### WHAT TO PRODUCE
Give the number of lines in the following entries that contain the word "down", with nothing added.

### MATERIAL FOR THIS TASK
+--
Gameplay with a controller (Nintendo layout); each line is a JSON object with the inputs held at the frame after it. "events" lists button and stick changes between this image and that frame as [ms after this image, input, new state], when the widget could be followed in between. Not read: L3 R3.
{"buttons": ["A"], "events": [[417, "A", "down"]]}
+--
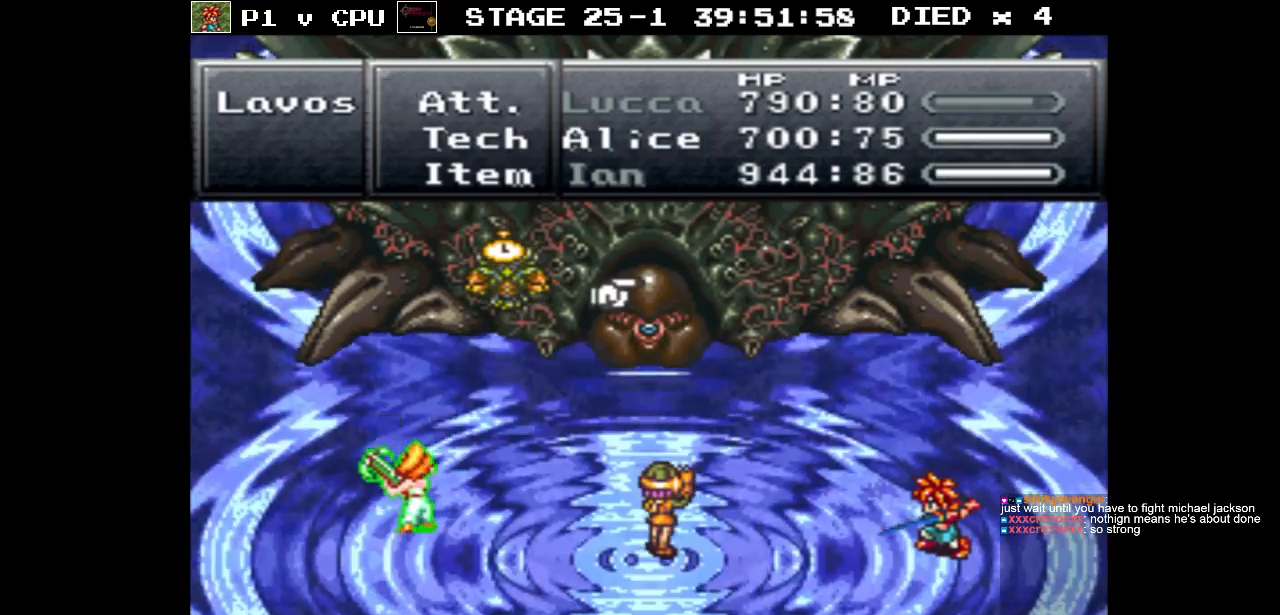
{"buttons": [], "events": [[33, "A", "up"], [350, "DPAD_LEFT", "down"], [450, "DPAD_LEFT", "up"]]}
+--
### EXERCISE RESPONSE
2